TASK TO CARRY OUT: From the records below, copy out each line that has the word "lines".

----- MATERIAL TO PROCESS -----

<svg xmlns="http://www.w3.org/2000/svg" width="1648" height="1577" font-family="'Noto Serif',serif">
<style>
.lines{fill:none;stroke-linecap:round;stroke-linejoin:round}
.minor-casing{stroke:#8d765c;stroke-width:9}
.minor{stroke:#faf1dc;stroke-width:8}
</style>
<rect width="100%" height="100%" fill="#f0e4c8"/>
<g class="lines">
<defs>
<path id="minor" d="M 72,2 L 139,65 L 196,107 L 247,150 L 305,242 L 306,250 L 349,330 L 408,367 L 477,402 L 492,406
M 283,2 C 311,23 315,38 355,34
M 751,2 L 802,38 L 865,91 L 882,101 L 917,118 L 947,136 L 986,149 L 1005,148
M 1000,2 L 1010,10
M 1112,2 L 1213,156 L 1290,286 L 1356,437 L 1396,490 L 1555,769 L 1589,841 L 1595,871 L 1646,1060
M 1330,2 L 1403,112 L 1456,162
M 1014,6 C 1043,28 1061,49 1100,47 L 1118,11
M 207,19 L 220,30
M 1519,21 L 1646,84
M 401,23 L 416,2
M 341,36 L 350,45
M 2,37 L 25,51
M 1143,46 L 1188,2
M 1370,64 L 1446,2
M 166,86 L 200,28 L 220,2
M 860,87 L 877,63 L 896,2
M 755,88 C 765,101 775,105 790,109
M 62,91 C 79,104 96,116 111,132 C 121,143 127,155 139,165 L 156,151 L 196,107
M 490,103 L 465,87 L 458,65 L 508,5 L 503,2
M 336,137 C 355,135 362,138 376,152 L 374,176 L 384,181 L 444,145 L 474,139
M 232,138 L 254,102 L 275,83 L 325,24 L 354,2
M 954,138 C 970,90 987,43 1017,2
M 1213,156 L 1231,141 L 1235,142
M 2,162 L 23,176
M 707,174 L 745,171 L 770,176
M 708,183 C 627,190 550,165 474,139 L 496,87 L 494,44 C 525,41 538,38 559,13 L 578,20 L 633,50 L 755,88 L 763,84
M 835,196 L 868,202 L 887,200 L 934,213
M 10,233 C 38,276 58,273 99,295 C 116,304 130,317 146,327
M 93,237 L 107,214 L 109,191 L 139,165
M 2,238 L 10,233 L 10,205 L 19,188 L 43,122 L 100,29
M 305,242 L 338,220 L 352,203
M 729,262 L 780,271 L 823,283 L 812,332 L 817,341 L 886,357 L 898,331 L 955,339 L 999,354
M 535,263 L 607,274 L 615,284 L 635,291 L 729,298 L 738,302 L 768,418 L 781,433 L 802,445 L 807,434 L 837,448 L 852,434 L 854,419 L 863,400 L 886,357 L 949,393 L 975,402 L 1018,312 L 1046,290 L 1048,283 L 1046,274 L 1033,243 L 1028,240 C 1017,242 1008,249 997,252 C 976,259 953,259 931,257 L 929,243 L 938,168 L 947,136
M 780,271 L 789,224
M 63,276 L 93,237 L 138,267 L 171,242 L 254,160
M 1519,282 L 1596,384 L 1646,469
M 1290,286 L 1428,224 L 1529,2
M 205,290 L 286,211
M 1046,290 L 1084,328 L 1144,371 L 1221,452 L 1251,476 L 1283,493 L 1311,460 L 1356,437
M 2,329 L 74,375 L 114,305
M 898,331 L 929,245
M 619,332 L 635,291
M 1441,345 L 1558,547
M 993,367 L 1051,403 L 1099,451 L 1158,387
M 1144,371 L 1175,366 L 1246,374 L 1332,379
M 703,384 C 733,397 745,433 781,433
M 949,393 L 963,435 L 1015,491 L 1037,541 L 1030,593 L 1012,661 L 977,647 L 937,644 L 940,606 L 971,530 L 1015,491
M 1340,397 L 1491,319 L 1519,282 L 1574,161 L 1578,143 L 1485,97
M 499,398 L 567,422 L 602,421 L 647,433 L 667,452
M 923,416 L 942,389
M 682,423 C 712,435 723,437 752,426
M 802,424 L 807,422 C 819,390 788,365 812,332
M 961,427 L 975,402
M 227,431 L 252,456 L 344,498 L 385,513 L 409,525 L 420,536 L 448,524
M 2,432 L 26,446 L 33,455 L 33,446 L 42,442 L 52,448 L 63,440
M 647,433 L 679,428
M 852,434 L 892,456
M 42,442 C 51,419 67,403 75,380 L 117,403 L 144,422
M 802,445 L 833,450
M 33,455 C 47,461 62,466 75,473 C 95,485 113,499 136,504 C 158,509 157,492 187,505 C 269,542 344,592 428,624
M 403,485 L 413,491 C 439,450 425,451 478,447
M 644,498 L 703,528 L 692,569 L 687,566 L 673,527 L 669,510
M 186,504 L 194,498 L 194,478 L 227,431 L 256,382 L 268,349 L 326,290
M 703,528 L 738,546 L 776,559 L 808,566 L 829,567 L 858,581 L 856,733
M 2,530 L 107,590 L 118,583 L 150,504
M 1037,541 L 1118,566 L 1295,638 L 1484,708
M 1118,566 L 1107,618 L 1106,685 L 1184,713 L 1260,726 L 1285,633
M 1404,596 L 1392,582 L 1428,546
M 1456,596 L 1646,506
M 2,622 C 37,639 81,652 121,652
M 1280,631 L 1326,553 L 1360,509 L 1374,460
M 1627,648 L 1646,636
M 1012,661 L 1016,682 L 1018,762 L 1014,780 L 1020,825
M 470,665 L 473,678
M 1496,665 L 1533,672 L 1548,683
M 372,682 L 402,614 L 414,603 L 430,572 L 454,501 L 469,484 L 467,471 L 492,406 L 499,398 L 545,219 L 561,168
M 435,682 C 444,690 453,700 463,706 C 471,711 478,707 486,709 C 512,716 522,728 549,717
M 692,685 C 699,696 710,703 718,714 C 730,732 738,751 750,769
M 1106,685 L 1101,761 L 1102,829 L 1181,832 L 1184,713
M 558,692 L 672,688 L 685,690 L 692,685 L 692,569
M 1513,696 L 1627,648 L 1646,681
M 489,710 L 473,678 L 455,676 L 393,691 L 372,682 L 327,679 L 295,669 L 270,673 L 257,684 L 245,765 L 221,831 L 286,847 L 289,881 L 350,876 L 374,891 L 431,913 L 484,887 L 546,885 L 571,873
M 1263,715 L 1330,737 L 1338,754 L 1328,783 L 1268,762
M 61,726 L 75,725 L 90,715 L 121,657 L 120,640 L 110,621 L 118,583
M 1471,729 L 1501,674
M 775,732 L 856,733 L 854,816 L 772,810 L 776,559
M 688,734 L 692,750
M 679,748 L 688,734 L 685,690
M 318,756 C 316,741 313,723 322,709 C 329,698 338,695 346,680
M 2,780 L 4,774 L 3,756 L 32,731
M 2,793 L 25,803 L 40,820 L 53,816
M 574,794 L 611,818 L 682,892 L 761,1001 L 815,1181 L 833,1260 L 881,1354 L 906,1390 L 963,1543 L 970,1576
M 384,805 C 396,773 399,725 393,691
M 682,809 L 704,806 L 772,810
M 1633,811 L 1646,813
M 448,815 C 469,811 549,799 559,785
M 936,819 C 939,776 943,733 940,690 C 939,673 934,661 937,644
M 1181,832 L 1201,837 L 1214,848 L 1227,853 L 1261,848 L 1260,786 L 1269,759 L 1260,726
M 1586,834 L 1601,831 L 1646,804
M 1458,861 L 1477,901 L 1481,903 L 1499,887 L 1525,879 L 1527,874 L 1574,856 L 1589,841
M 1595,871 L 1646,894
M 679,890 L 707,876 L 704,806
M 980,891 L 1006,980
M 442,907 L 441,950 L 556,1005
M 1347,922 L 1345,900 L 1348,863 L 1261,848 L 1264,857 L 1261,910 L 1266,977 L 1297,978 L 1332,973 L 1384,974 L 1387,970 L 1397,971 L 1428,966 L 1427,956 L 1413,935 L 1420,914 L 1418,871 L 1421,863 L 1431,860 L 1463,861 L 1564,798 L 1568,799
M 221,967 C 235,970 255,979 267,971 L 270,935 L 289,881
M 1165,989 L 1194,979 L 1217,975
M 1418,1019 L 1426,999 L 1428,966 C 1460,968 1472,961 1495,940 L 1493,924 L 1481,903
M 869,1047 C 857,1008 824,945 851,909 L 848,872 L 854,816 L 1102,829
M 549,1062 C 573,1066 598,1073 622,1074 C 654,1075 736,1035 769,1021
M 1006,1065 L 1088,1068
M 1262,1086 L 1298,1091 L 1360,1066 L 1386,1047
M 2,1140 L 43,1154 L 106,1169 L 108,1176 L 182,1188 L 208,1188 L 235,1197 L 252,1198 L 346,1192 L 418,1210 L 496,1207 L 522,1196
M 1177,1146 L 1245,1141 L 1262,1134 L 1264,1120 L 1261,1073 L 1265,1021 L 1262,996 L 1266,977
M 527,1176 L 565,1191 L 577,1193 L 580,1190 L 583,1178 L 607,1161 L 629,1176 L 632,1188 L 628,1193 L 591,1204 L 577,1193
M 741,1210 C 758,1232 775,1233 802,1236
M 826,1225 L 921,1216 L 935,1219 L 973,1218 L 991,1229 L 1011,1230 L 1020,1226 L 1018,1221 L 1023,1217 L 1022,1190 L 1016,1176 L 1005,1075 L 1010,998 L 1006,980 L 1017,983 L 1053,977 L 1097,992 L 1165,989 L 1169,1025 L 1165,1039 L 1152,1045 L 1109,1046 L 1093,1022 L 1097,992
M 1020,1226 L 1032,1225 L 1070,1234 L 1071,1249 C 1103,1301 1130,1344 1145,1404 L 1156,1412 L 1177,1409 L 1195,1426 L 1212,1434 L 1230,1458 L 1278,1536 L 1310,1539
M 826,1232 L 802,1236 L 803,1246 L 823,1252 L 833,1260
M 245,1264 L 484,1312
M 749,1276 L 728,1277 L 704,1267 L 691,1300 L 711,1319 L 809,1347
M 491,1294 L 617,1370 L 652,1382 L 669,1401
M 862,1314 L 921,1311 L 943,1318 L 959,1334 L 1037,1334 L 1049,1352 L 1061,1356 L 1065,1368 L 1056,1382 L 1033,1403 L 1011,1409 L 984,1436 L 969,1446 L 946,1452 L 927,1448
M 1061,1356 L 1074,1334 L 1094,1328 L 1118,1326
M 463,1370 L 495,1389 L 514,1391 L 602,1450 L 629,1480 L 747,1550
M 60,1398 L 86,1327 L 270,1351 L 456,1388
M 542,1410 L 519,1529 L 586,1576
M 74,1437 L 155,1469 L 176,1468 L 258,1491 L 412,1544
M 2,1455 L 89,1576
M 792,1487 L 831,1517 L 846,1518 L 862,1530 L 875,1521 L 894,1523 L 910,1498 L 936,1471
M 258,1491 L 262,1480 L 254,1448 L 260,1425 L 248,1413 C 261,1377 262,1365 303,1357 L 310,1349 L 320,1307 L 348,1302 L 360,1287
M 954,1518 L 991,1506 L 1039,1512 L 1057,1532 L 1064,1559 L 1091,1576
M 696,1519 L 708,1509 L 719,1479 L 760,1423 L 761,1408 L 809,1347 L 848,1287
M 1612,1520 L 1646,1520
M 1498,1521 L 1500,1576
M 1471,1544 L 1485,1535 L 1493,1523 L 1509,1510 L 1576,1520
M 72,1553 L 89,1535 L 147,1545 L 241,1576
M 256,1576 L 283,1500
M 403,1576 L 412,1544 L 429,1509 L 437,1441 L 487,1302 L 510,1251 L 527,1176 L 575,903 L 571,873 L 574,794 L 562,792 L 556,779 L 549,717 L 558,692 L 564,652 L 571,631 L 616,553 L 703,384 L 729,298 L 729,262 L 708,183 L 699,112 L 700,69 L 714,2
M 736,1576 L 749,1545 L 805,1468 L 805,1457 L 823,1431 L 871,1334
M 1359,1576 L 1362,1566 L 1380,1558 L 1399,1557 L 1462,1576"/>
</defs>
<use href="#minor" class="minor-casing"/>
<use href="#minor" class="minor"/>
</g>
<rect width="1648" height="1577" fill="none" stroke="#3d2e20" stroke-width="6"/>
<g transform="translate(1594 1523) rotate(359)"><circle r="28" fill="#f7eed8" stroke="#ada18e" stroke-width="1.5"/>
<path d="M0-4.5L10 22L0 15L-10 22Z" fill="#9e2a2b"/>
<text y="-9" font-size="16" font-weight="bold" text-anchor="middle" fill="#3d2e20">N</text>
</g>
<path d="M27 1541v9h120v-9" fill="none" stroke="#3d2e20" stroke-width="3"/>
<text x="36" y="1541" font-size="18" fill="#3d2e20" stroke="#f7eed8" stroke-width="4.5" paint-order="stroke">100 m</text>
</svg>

-----

ANSWER TO THIS PROBLEM:
.lines{fill:none;stroke-linecap:round;stroke-linejoin:round}
<g class="lines">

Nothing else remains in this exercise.